Competitive Grant Program anticipated details:
These details are subject to change pending OTC approval of OAR 737-025 in July of 2018.
- Funding available for 2018-2020: $16 million
- Project funding request minimum: $60 thousand
- Project funding request maximum: $2 million
- Eligible entities: Cities, Counties, ODOT, Tribes, Transit Districts, and Road Authorities
- Eligible projects: Street safety projects within a one-mile radius of schools that help students walk and bicycle to school safely
More information about the upcoming grant programs will be available by June 19, 2018.
Learn how to apply for the new ODOT Safe Routes to School Infrastructure Grant Program funds by attending one of ODOT’s upcoming workshops.
In the summer of 2018, ODOT will solicit proposals for the first round of new SRTS Infrastructure funding. ODOT staff will present a program overview and answer questions about this new opportunity. The presentation will cover SRTS Infrastructure Program specifics including timeline, eligibility, proposal selection process, match requirements, and proposal development tips. The target audiences include city, county, tribes, transit district staff, and interested public school representatives. All workshops are open to the general public. See the workshop flyer for more information.
- 6/18 (1:00 - 2:30 p.m.) - BAKER CITY WORKSHOP
Location: Baker County Library, 2400 Resort St
Hosted in conjunction with the Northeast and Southeast Area Commission on Transportation meeting.
- 6/25 (3:00 - 4:30 p.m.) - SALEM WORKSHOP
Location: Chemeketa Center for Business and Industry, 626 High St NE
Hosted in conjunction with the Safe Routes to School Network Annual Meeting. See the Oregon Safe Routes to School website for more information.
- 6/27 (1:00 - 2:30 p.m.) - WEBINAR
Location: Online through JoinMe
RSVP to LeeAnne Fergason, RSVP is recommended but not required.

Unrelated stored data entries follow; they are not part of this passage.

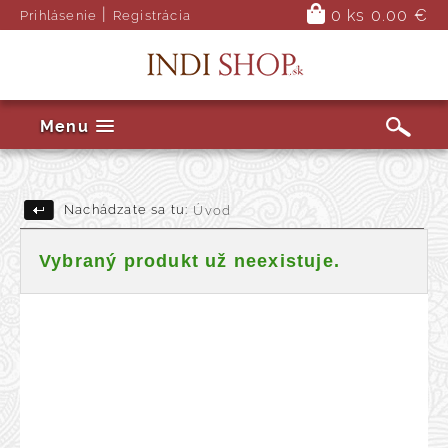
|
0 ks
0.00 €
Prihlásenie
Registrácia
Menu
Nachádzate sa tu:
Úvod
Vybraný produkt už neexistuje.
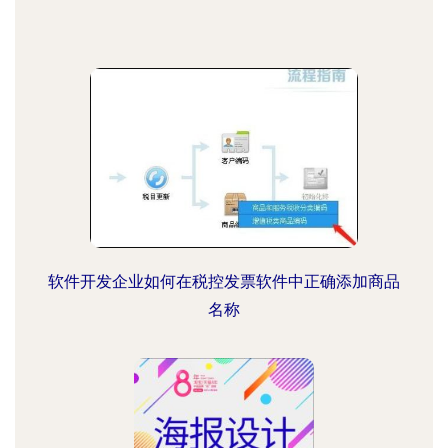
软件开发企业如何在税控发票软件中正确添加商品
名称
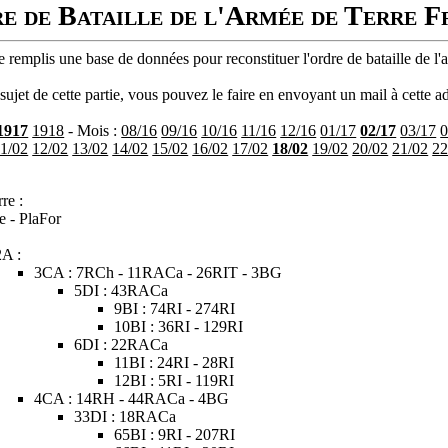
e de Bataille de l'Armée de Terre F
 remplis une base de données pour reconstituer l'ordre de bataille de l'
ujet de cette partie, vous pouvez le faire en envoyant un mail à cette ad
1917
1918
- Mois :
08/16
09/16
10/16
11/16
12/16
01/17
02/17
03/17
0
11/02
12/02
13/02
14/02
15/02
16/02
17/02
18/02
19/02
20/02
21/02
22
re :
e - PlaFor
2A :
3CA : 7RCh - 11RACa - 26RIT - 3BG
5DI : 43RACa
9BI : 74RI - 274RI
10BI : 36RI - 129RI
6DI : 22RACa
11BI : 24RI - 28RI
12BI : 5RI - 119RI
4CA : 14RH - 44RACa - 4BG
33DI : 18RACa
65BI : 9RI - 207RI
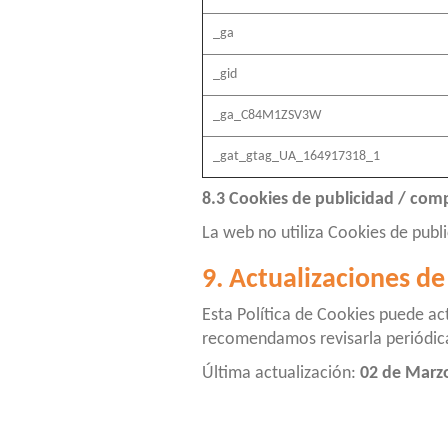
_ga
_gid
_ga_C84M1ZSV3W
_gat_gtag_UA_164917318_1
8.3 Cookies de publicidad / comp
La web no utiliza Cookies de publi
9. Actualizaciones de 
Esta Política de Cookies puede act
recomendamos revisarla periódi
Última actualización:
02 de Marz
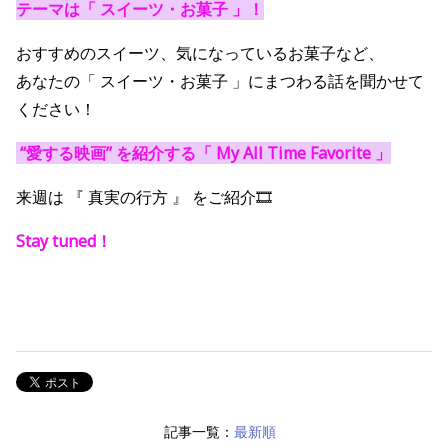
テーマは「 スイーツ・お菓子 」
！
おすすめのスイーツ、気になっているお菓子など、
あなたの「 スイーツ・お菓子 」にまつわる話を聞かせて
ください！
“愛する映画” を紹介する「 My All Time Favorite 」
来週は 『 真実の行方 』 をご紹介🎞️
Stay tuned！
記事一覧：
最新順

- 7/2 (2:30 - 4:00 p.m.) - PORTLAND WORKSHOP
Location: ODOT Region 1, 123 NW Flanders St
Hosted in conjunction with the Region 1 Area Commission on Transportation Meeting.

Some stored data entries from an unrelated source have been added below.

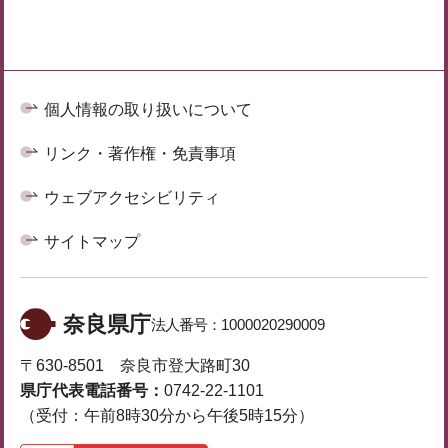
個人情報の取り扱いについて
リンク・著作権・免責事項
ウェブアクセシビリティ
サイトマップ
奈良県庁
法人番号：
1000020290009
〒630-8501 奈良市登大路町30
県庁代表電話番号：
0742-22-1101
（受付：午前8時30分から午後5時15分）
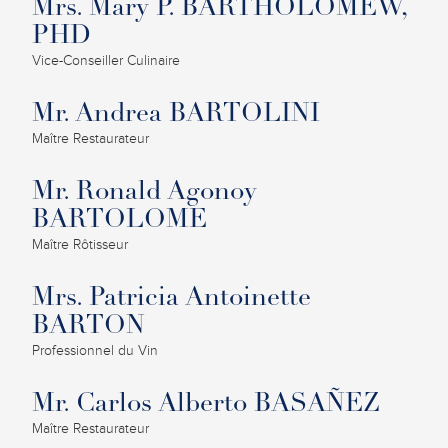
Mrs. Mary P. BARTHOLOMEW,
PHD
Vice-Conseiller Culinaire
Mr. Andrea BARTOLINI
Maître Restaurateur
Mr. Ronald Agonoy
BARTOLOME
Maître Rôtisseur
Mrs. Patricia Antoinette
BARTON
Professionnel du Vin
Mr. Carlos Alberto BASAÑEZ
Maître Restaurateur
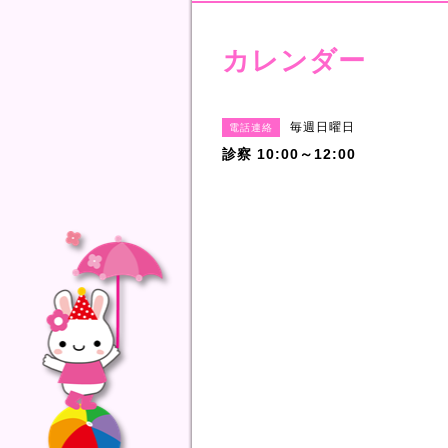
カレンダー
毎週日曜日
電話連絡
診察 10:00～12:00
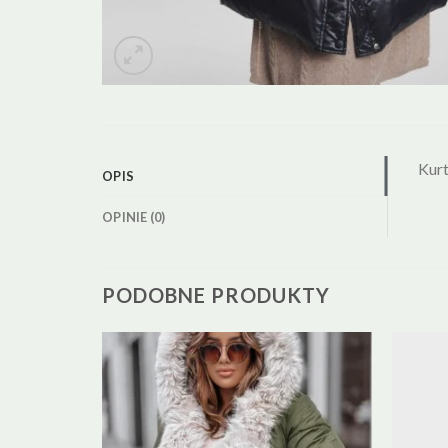
Kur
OPIS
OPINIE (0)
PODOBNE PRODUKTY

- 7/12 (12:30 - 2:00 p.m.) - REDMOND WORKSHOP
Location: City of Redmond Public Works Training Room, 243 E. Antler Avenue
Hosted in Conjunction with the Central Oregon Area Commission on Transportation meeting.
- 8/8 (2:30 - 4:30 p.m.) - SPRINGFIELD WORKSHOP
Location: Agnes Stewart Middle School, 900 S. 32nd St
Hosted in conjunction with the Lane Area Commission on Transportation Meeting.

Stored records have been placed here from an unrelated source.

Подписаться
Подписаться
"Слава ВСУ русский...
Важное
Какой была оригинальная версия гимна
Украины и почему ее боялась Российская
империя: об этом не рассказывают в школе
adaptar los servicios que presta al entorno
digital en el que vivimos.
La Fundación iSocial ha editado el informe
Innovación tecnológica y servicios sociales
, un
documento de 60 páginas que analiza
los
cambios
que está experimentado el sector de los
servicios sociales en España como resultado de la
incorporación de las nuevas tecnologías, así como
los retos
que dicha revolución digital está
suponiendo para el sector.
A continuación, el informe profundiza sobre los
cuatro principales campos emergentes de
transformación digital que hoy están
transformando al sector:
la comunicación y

- 8/16 (10:30 a.m. - 12:00 p.m.) - ASHLAND WORKSHOP
Hosted in conjunction with the Transportation Option Group of Oregon meeting. See the Transportation Option Group of Oregon website for more information.
Sign up for email updates to stay informed on the latest Safe Routes to School Infrastructure Grant Program activities.
Competitive Grant Program Anticipated Timeline
The following timeline is subject to change pending OTC approval of OAR 737-025 in July of 2018.
- July 23, 2018: Application process opens
- August 31, 2018: Letter of Intent due
- October 15, 2018: Applications due
- October-January 2018: Review, scoring, and recommendation
- January-February 2019: Final approval by the OTC
Information about focus areas, project selection, and the SRTS Advisory Committee will be available by July 31, 2018. Information about funded projects will be available in March of 2019.
Oregon Safe Routes to School supports the ODOT Safe Routes to School program and is funded through a grant. The website is a statewide approach to providing SRTS information with specific resources and stories from Oregon Communities.